EXERCISE MATERIALS:
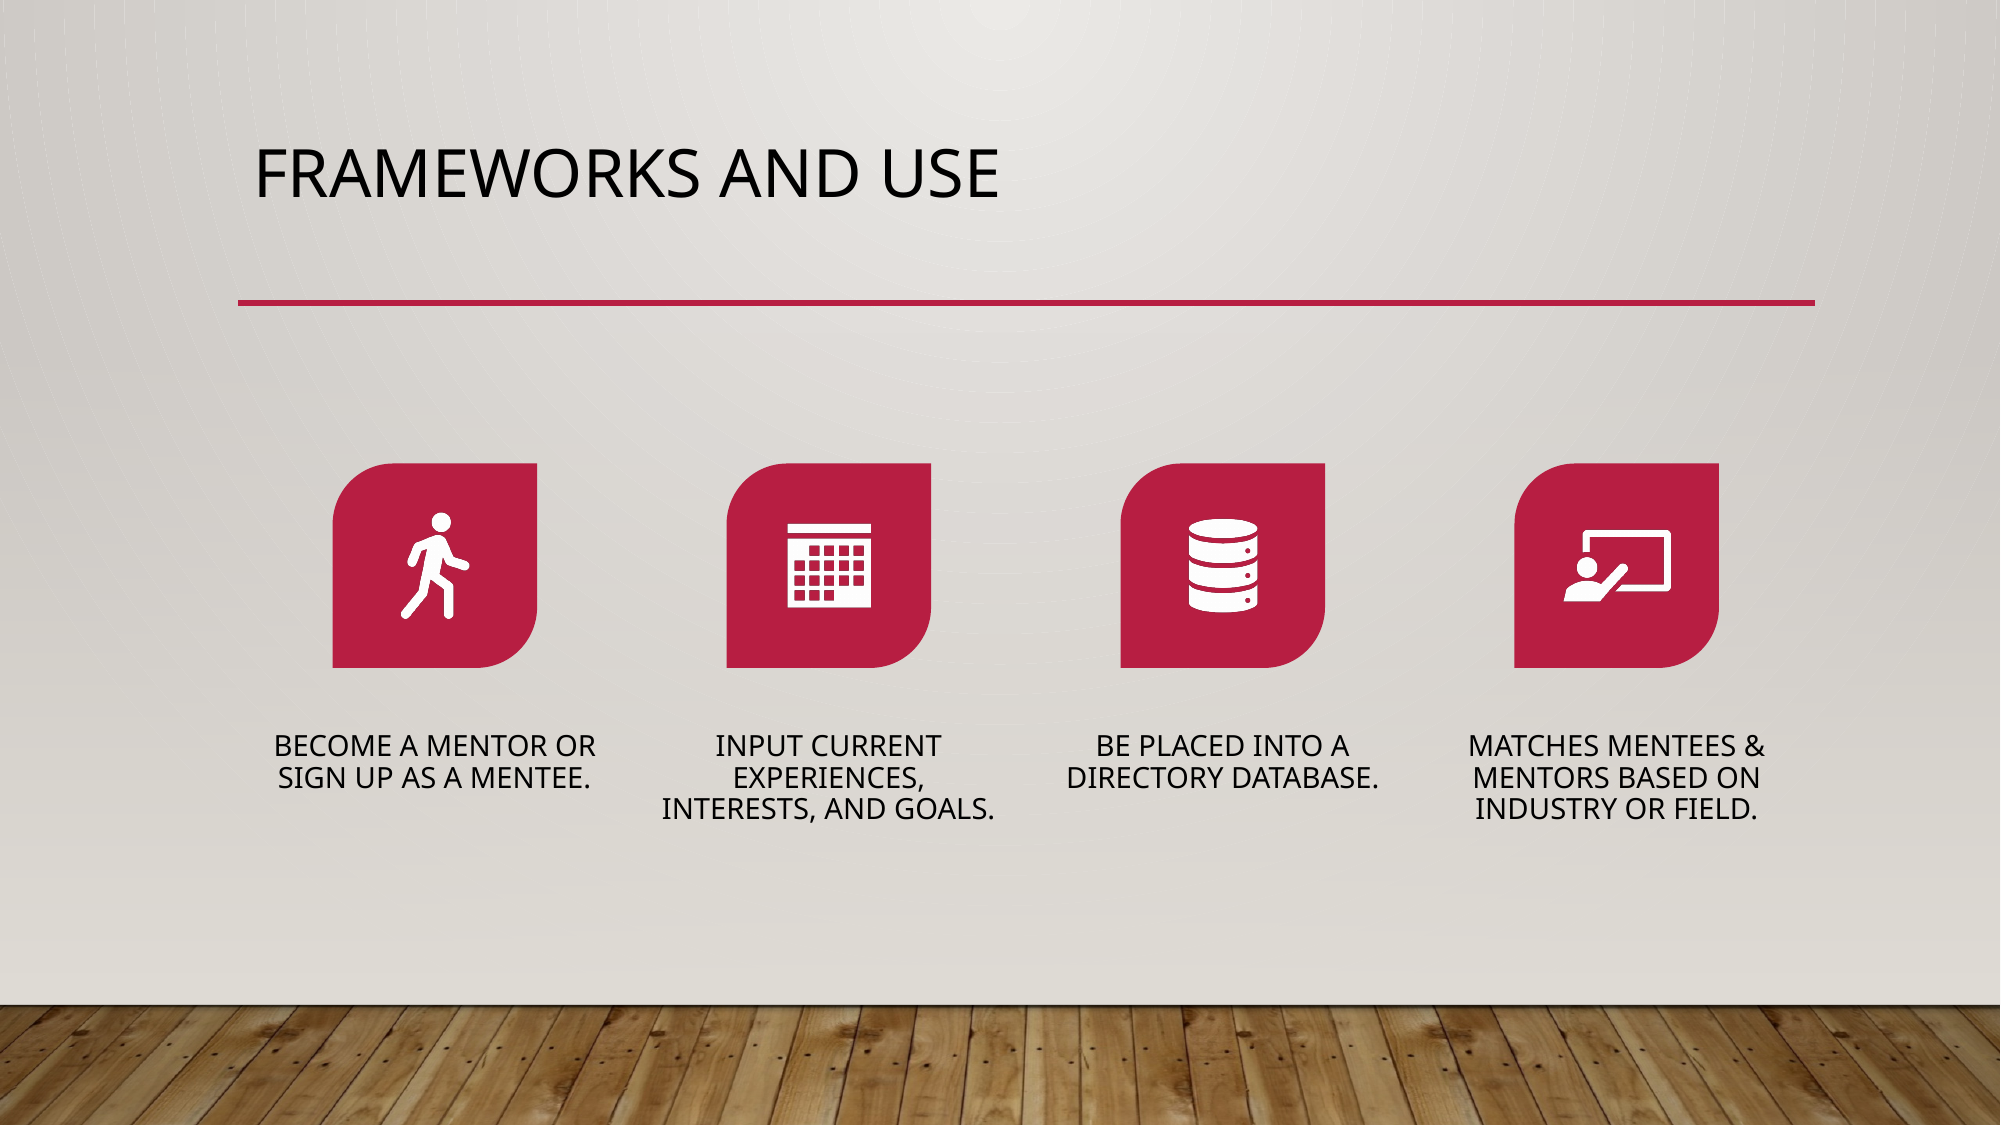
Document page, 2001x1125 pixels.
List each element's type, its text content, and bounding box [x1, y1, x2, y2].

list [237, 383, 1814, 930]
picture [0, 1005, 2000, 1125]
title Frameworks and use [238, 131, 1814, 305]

==

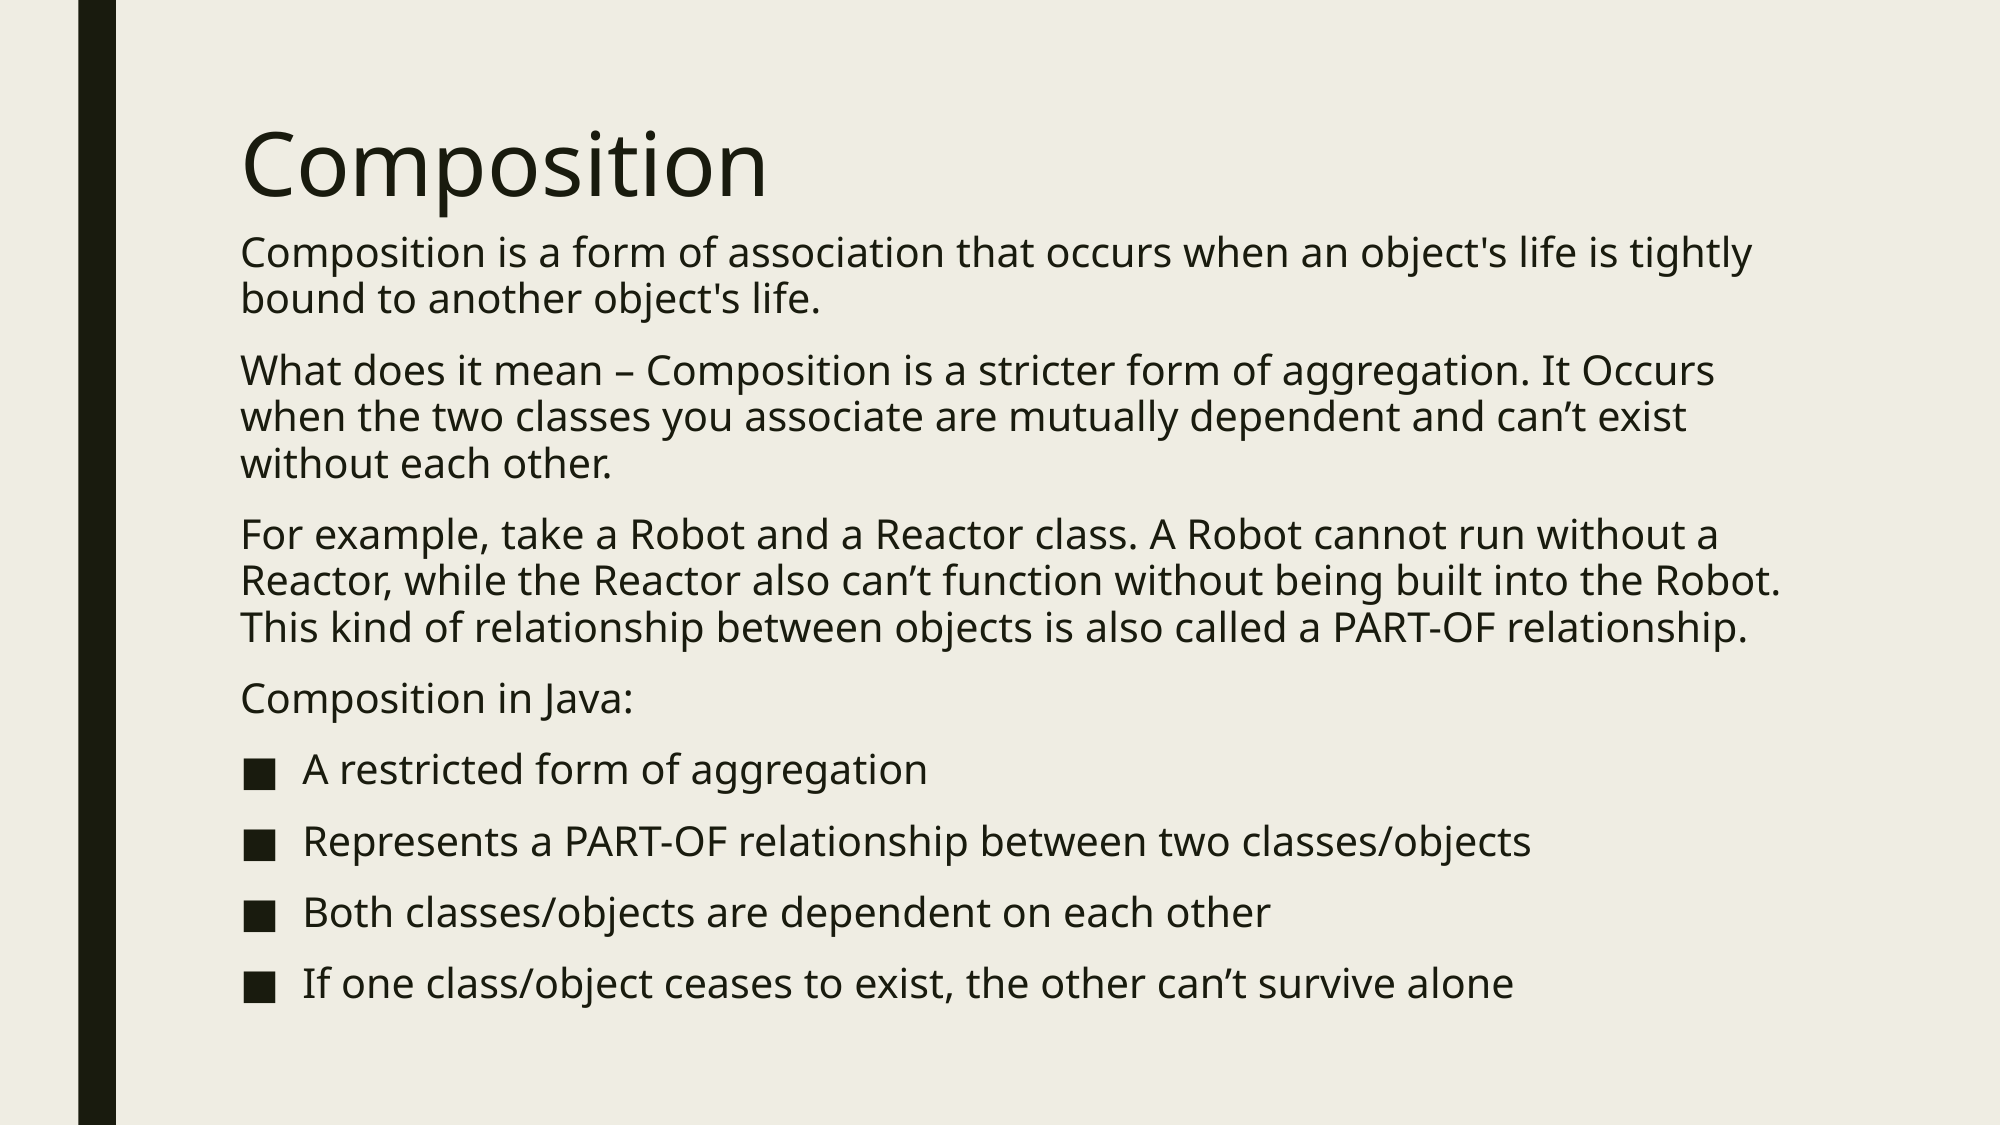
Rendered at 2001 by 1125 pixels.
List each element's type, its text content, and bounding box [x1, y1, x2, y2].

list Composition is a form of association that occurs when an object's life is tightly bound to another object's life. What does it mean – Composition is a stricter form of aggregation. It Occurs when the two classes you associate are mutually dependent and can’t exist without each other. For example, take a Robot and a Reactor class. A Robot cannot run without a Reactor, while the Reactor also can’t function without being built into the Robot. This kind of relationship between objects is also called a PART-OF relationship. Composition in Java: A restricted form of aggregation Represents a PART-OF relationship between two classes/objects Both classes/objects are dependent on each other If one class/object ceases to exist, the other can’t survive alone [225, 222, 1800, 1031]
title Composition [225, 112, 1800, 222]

WHAT IS REQUIRED:
Where a line of the material holds the word "pixels", copy that line.

EXERCISE OUTPUT:
Document page, 2001x1125 pixels.
Rendered at 2001 by 1125 pixels.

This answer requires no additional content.